Messenger matters
I’ve never watched a two-person press conference on the same subject where I believed 95% of what one person said and not believe 95% of what the other person said.
The Secretary of Defense and the Chairman of the Joint Chiefs of staff held their third news gaggle to say the military component to the Iran war was paused. The U.S. and Iran have agreed to a two-week ceasefire to give the diplomacy a chance.
The news was certainly good. But outside of the headline here, I believed almost nothing Pete Hegeseth said.
It’s my third time watching these Pentagon joint briefings and the third time I’ve walked away in disbelief.

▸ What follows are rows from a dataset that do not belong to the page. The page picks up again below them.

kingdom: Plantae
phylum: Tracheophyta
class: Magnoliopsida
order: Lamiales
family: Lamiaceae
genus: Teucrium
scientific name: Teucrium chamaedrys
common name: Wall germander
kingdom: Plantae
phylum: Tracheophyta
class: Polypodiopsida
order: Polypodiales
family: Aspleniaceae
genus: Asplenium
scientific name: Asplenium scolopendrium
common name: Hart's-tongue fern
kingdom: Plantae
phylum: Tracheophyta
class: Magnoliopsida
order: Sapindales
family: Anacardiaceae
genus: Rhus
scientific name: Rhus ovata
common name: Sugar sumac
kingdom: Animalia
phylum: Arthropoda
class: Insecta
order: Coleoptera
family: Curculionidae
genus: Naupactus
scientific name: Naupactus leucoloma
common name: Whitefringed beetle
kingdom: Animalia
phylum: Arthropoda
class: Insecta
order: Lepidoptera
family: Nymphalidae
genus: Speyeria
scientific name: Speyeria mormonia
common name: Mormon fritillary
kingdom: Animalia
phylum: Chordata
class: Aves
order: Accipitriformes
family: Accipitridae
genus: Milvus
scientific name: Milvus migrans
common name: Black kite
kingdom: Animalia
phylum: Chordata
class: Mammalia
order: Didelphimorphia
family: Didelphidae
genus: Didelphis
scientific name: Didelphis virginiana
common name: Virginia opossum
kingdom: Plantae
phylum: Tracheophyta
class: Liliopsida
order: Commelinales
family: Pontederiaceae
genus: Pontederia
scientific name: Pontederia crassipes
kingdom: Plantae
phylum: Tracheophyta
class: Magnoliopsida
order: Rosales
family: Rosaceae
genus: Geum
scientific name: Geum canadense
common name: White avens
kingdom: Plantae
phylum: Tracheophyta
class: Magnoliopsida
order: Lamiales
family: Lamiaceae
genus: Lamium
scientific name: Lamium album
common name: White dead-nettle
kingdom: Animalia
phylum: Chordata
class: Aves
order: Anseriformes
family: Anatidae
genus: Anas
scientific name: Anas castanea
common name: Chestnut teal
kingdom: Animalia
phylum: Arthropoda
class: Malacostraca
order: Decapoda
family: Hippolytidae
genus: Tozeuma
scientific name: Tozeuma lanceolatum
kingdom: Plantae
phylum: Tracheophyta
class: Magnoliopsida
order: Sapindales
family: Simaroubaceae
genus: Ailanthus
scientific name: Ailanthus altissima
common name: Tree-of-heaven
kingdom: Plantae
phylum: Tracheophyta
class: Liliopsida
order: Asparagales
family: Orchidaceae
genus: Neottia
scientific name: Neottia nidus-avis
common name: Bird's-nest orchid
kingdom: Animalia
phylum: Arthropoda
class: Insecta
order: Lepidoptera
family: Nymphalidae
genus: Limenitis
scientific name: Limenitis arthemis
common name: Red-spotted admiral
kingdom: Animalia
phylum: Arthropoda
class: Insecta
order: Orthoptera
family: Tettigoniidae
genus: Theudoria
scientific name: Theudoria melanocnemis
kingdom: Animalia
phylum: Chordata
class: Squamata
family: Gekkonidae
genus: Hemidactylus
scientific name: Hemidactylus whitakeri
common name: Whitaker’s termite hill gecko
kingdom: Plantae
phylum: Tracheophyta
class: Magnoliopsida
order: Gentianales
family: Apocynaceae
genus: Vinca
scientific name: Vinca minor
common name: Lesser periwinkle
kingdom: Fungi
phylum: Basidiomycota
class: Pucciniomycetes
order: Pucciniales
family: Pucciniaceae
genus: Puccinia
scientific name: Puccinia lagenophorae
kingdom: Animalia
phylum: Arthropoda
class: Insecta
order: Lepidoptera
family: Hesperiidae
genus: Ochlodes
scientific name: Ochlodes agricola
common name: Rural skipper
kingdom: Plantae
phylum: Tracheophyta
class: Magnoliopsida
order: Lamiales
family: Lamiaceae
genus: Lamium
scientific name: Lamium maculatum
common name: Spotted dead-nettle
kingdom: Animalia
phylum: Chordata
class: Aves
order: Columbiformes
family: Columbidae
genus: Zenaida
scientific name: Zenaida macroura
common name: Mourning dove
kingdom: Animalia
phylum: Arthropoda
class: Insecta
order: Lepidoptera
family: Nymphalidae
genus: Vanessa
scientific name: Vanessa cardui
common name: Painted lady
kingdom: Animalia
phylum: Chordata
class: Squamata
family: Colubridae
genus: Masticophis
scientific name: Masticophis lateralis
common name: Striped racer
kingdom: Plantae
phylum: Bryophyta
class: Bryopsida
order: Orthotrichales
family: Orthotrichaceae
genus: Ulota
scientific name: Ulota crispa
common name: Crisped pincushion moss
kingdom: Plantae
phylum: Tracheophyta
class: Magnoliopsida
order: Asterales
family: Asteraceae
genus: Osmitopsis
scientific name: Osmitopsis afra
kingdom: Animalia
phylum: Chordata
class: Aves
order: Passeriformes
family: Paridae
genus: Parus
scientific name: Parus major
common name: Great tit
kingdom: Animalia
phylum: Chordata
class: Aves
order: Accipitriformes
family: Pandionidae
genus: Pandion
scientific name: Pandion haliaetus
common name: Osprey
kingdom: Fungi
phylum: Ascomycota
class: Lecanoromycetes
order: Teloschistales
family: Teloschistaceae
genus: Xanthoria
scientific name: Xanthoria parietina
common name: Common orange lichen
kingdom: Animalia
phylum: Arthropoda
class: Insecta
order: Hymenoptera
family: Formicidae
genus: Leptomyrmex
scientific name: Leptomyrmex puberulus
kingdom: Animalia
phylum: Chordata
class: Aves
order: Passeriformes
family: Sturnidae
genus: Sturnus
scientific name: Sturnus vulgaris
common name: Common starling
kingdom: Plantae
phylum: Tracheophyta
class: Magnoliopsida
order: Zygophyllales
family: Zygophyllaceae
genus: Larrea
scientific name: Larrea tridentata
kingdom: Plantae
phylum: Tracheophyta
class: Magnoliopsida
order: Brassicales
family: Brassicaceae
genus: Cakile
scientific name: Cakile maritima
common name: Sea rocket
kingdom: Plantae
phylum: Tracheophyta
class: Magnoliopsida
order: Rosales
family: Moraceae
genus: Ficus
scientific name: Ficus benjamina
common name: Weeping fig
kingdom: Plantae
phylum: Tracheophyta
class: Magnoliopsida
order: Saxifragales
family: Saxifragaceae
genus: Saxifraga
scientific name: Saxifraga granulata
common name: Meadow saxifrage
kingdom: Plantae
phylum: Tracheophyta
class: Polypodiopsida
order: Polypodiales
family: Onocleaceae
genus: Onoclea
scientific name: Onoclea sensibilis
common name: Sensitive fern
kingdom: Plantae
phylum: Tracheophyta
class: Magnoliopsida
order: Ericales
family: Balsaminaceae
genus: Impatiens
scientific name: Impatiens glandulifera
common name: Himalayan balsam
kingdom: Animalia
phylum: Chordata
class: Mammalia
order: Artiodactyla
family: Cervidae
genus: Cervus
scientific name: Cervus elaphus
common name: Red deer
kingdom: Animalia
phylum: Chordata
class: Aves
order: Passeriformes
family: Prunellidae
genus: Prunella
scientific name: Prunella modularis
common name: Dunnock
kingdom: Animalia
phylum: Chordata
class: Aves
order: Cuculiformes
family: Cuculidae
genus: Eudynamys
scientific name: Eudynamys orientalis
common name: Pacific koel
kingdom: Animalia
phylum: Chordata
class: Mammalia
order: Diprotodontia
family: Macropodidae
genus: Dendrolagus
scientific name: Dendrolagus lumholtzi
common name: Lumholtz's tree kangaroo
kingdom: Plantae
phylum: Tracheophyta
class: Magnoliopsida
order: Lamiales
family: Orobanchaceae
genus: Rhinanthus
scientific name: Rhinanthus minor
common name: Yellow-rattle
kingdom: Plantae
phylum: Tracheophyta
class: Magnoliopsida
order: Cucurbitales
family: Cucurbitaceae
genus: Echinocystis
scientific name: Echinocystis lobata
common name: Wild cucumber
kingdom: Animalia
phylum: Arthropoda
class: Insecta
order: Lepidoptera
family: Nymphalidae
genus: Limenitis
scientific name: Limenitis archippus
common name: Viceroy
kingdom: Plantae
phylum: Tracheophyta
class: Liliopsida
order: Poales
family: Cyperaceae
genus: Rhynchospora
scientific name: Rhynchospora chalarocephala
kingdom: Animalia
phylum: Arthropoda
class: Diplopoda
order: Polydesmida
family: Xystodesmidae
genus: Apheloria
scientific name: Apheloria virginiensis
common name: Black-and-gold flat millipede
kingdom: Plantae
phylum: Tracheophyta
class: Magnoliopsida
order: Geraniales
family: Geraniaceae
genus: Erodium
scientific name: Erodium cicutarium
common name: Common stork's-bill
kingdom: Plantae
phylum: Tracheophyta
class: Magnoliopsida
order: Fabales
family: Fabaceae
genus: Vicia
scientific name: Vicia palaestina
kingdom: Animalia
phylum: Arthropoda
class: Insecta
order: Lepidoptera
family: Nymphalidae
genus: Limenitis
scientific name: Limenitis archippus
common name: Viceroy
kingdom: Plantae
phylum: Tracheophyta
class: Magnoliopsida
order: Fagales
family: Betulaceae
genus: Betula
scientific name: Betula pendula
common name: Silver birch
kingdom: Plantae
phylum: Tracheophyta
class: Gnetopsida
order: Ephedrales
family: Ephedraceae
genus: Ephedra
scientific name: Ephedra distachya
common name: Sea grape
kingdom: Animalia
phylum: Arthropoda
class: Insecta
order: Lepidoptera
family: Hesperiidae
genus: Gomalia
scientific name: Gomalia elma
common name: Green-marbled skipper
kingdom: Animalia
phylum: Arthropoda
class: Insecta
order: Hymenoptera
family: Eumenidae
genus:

Secretary Hegseth goes to obvious pains to lather public praise on his boss. His autocratic affect takes away from his message. (Or is that the message?)
He speaks in hyperbole, replacing the incredible complexity and nuance of a war with over-the-top macho talk. This is not the stuff of a confident leader.
His odd cadence – and defensive and combative tone– doesn’t match the seriousness of the topic at hand.
Declaring victory, as Hegseth did this morning, is premature. No one knows if the ceasefire will hold and if the war will actually come to an end after diplomatic talks.

To Hegseth’s left, at the other microphone, was Dan Caine. He had command of the facts, the situation, and the room.
He used qualifiers and was cautious, something the fog of war demands.
Caine understands who the commander in chief, his boss, is, but doesn’t feel the need to perform or sycophant out.
He honors the military and has a sense of seriousness.